WHAT IS ASKED:
Pull out each line from the items below that contains the word "catalogue", and copy every such line in full.

## begin DATA PROVIDED

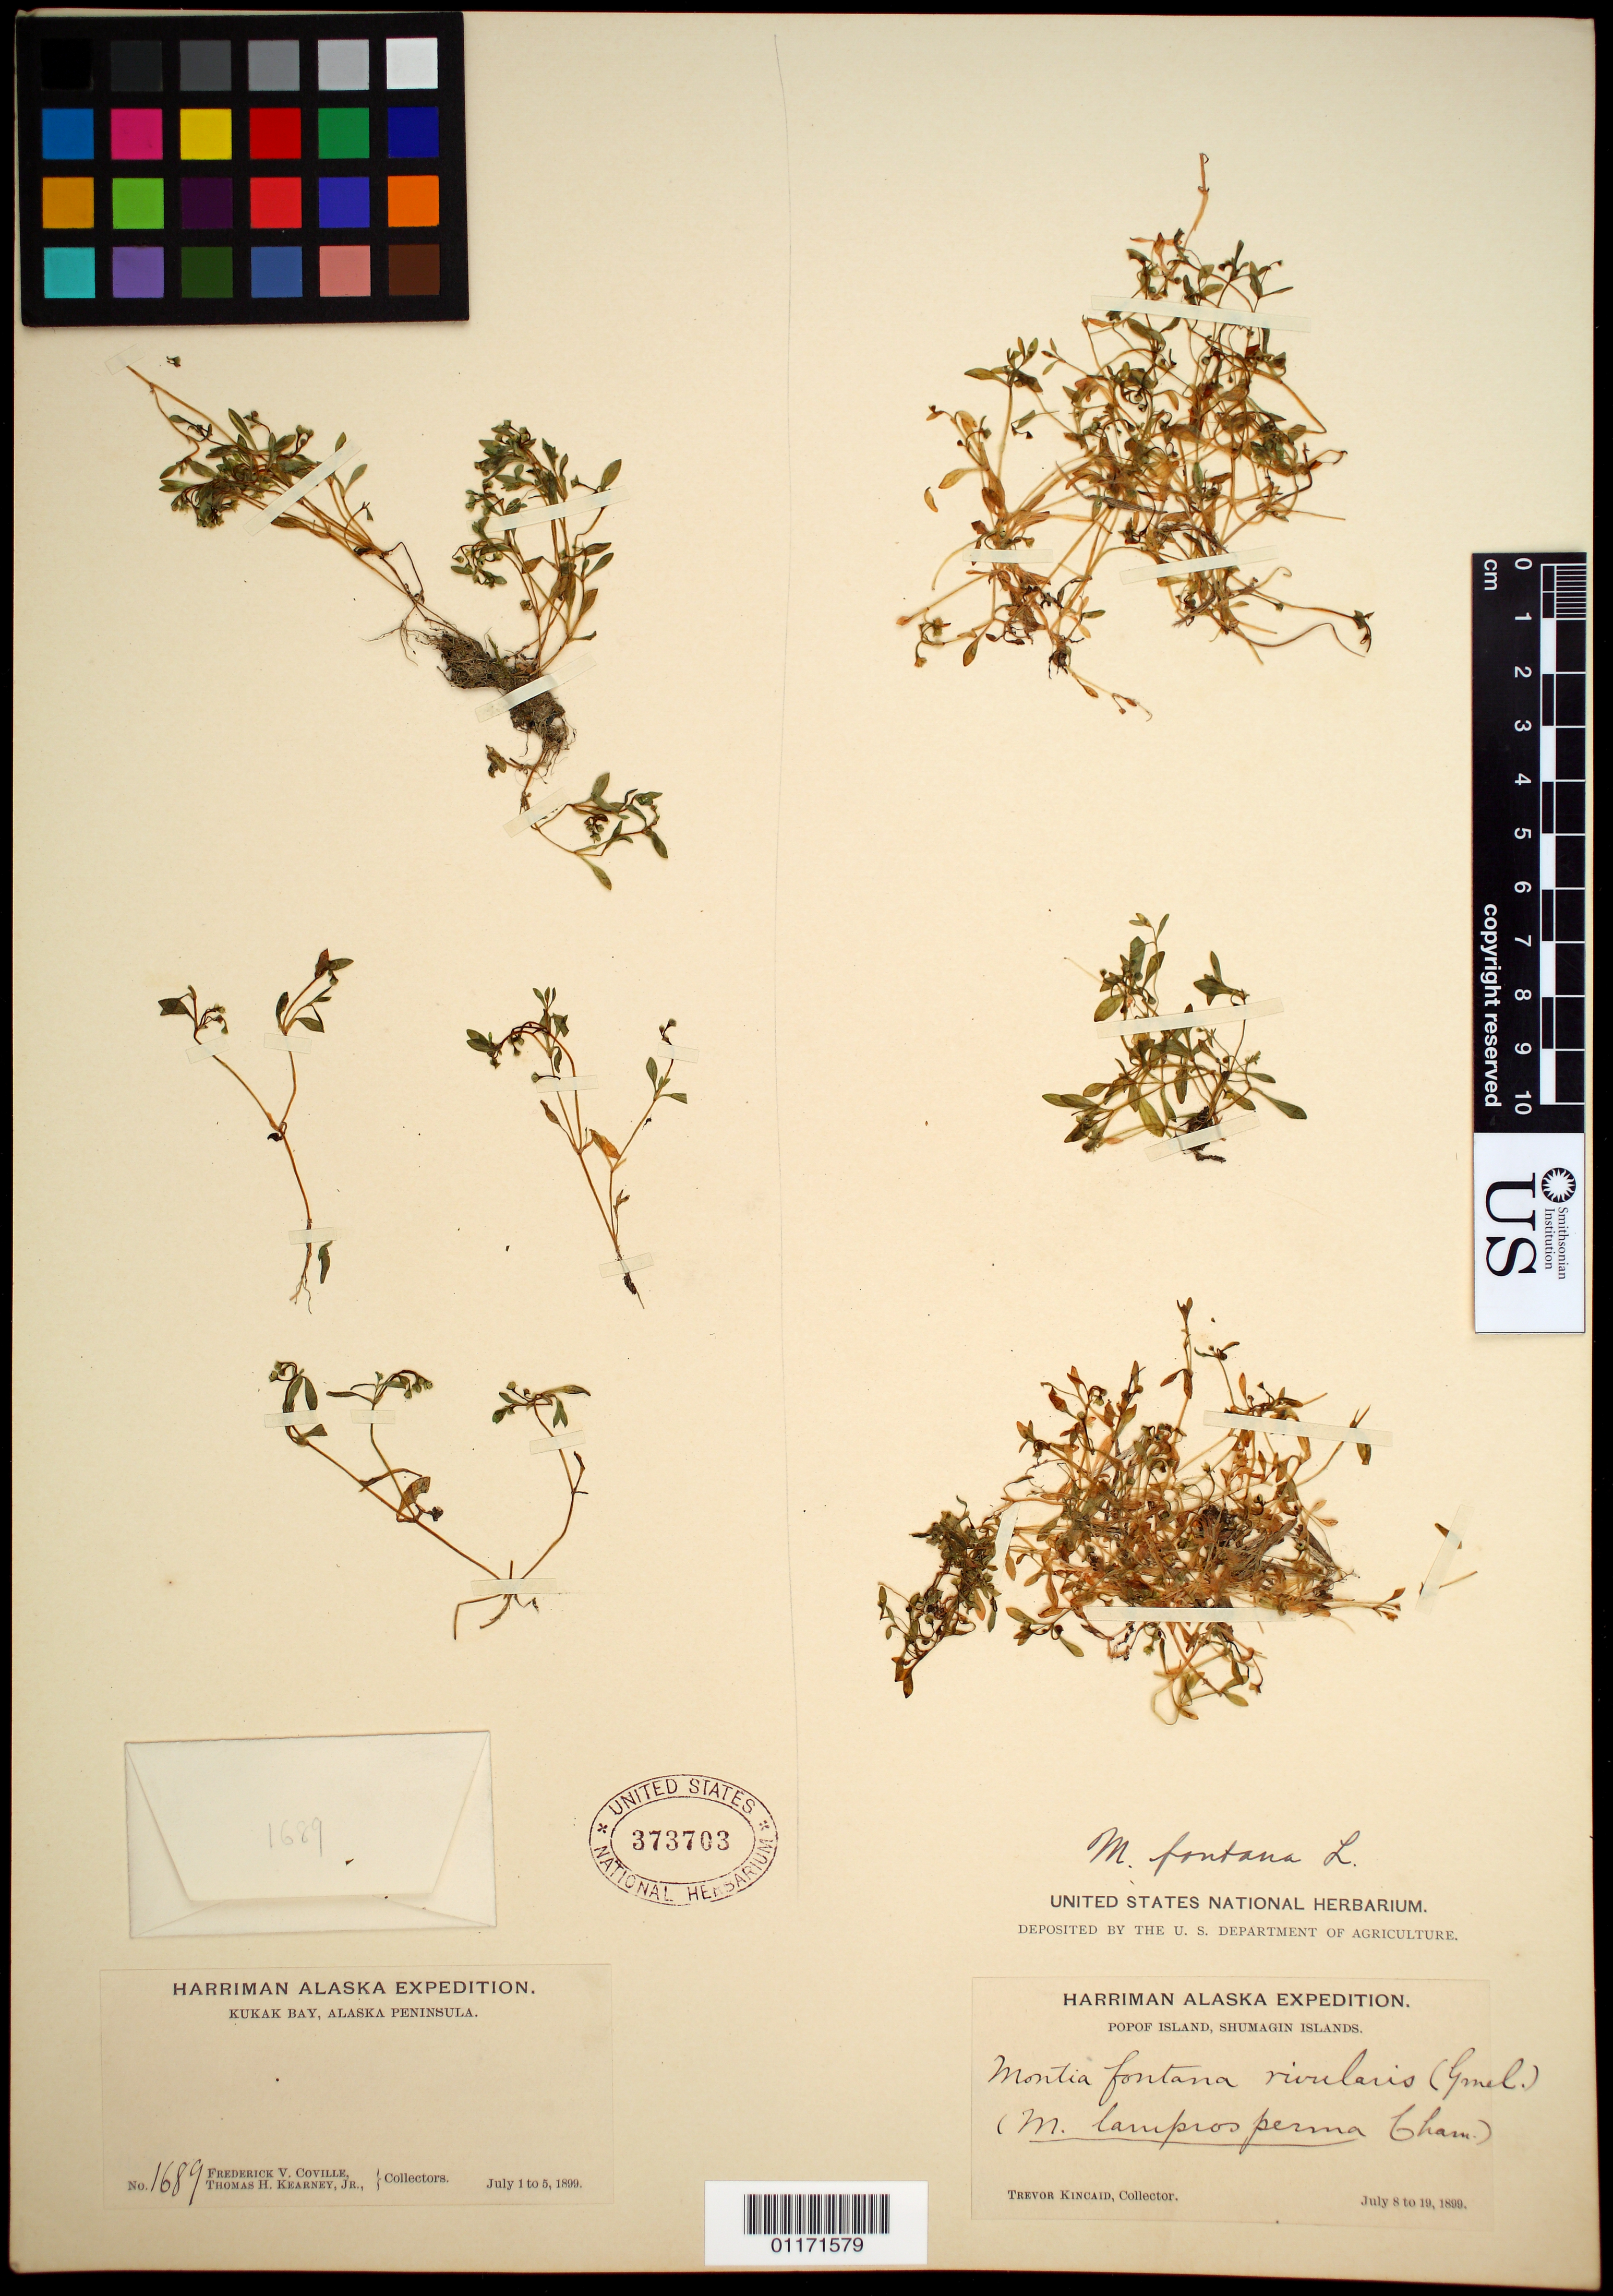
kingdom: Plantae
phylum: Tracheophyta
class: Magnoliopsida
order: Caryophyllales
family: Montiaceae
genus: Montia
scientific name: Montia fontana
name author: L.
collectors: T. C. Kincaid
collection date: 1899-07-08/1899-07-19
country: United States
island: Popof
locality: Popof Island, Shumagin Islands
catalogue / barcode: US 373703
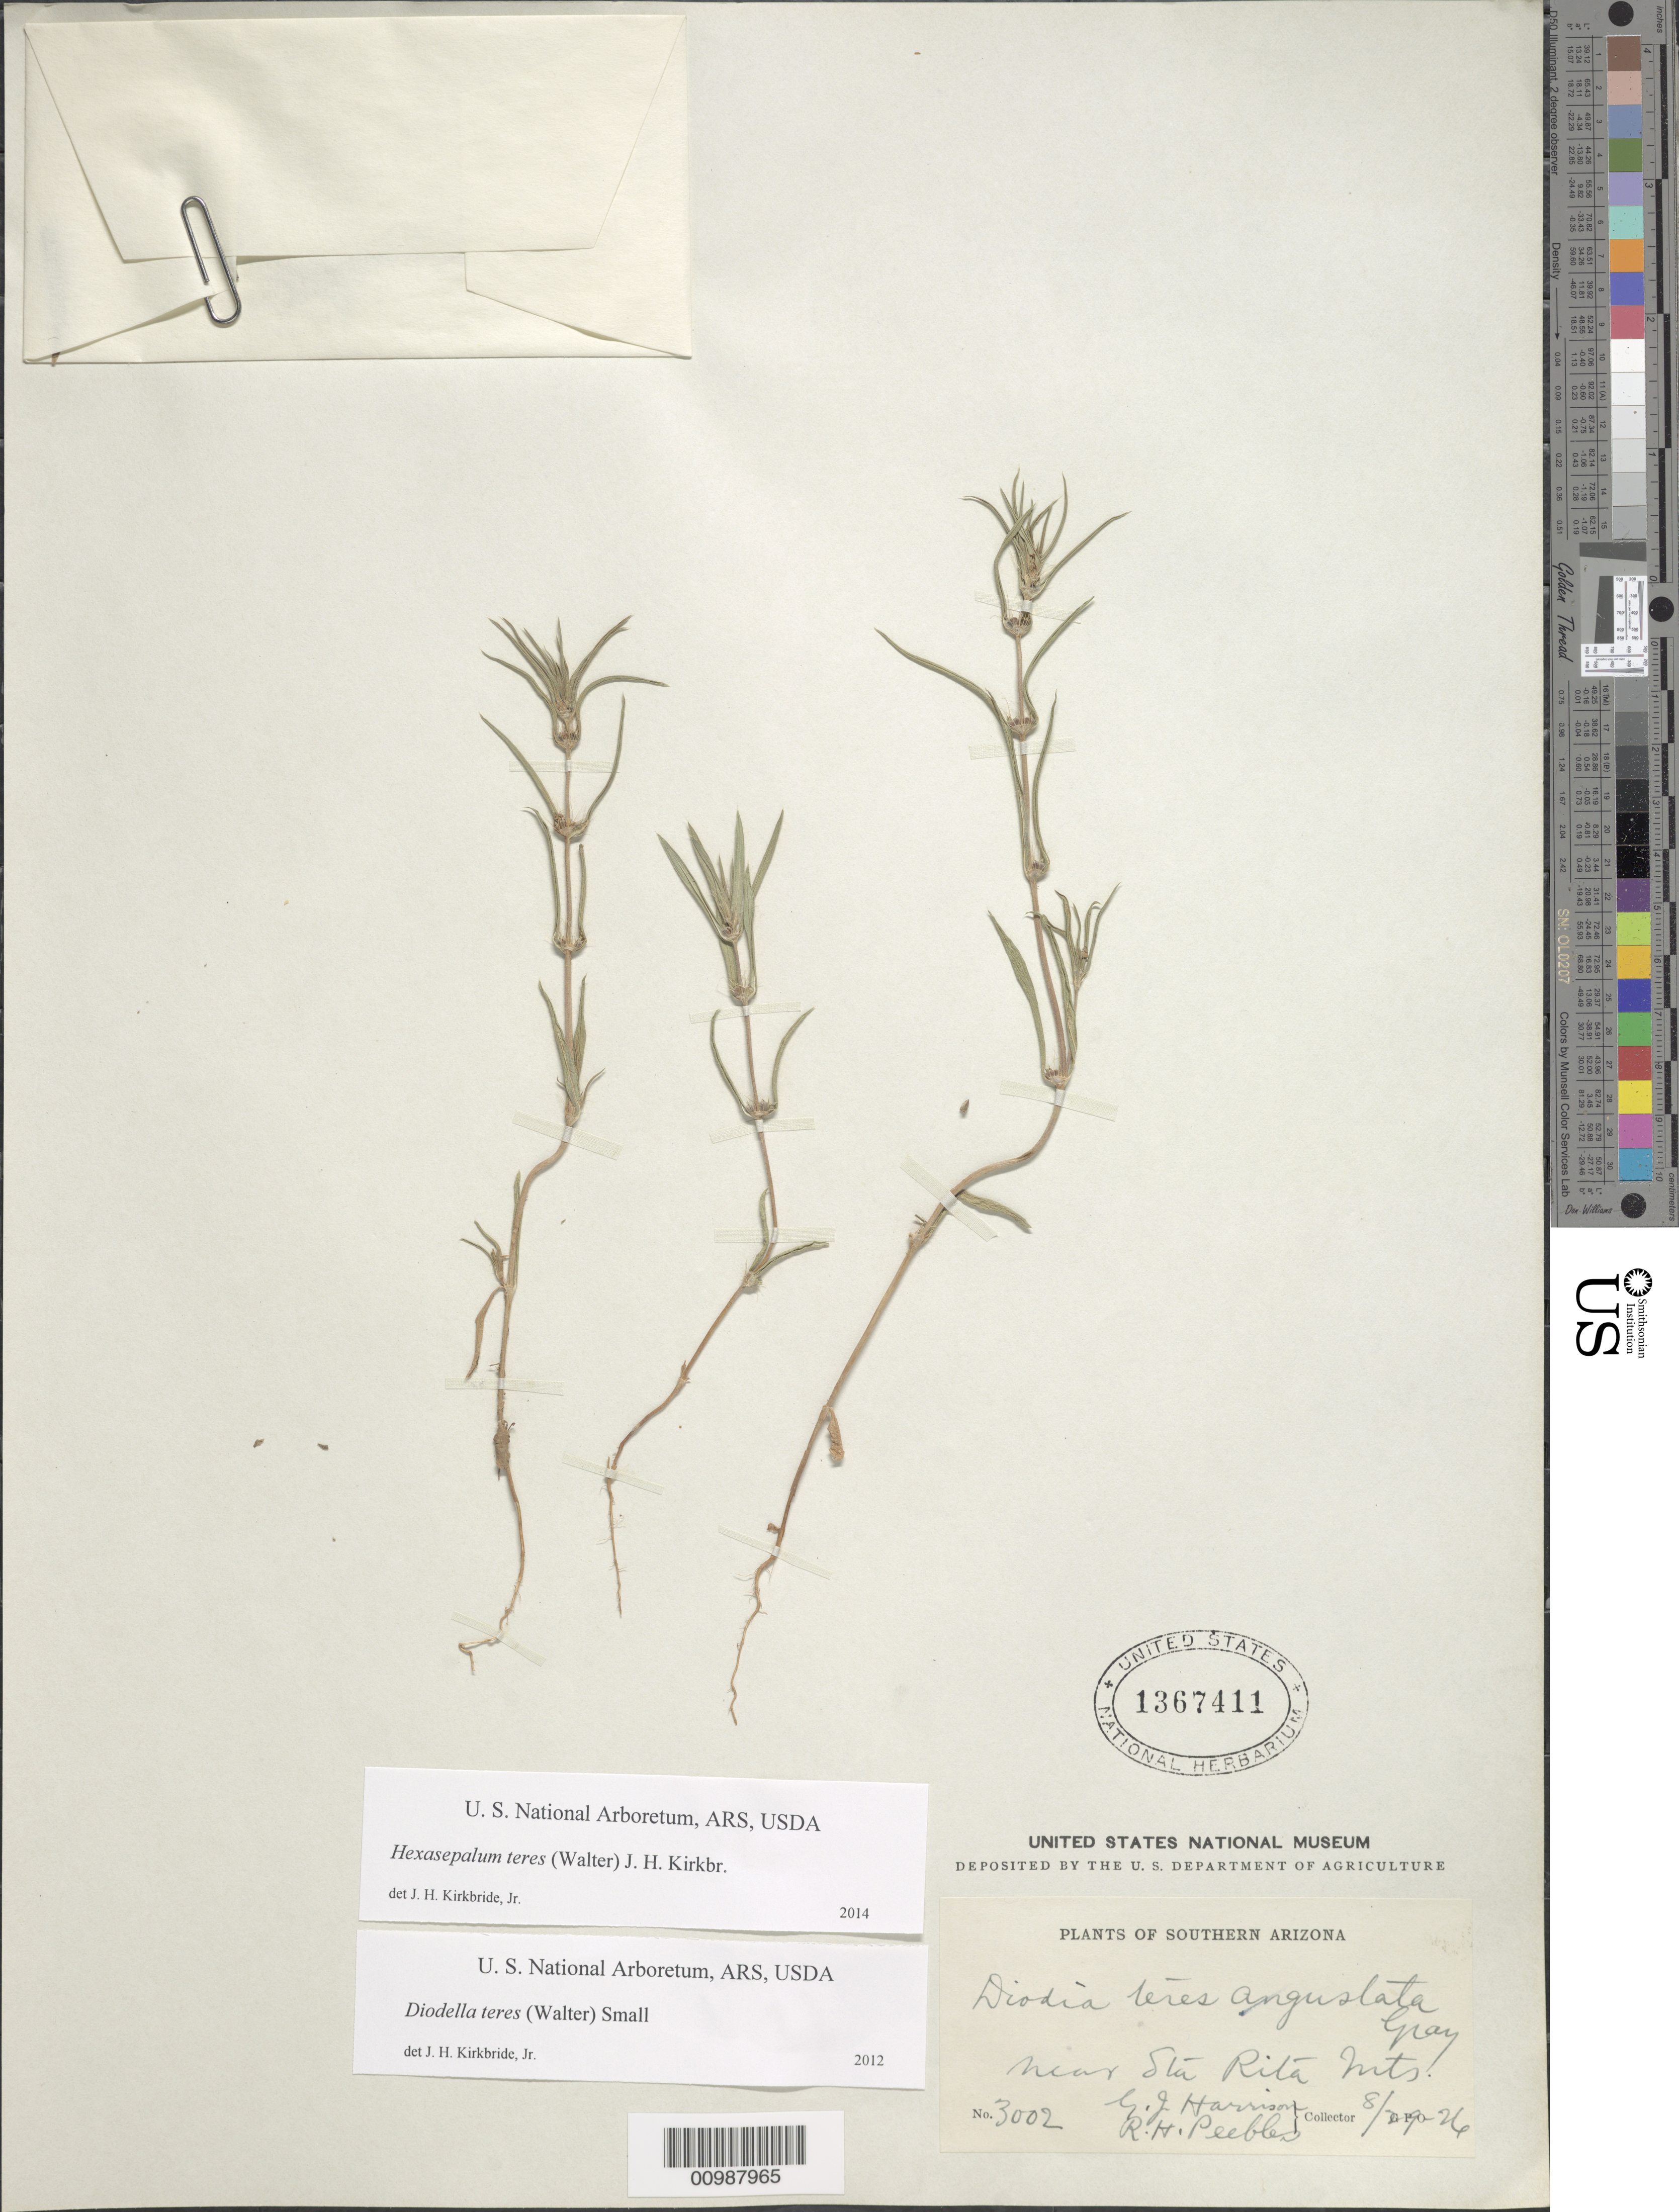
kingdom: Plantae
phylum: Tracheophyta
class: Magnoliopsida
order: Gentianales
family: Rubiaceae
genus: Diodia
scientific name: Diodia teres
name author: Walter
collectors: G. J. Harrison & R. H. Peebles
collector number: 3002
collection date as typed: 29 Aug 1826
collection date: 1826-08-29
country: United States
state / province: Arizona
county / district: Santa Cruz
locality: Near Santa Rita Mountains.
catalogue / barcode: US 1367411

## end DATA PROVIDED

RESPONSE:
catalogue / barcode: US 373703
catalogue / barcode: US 1367411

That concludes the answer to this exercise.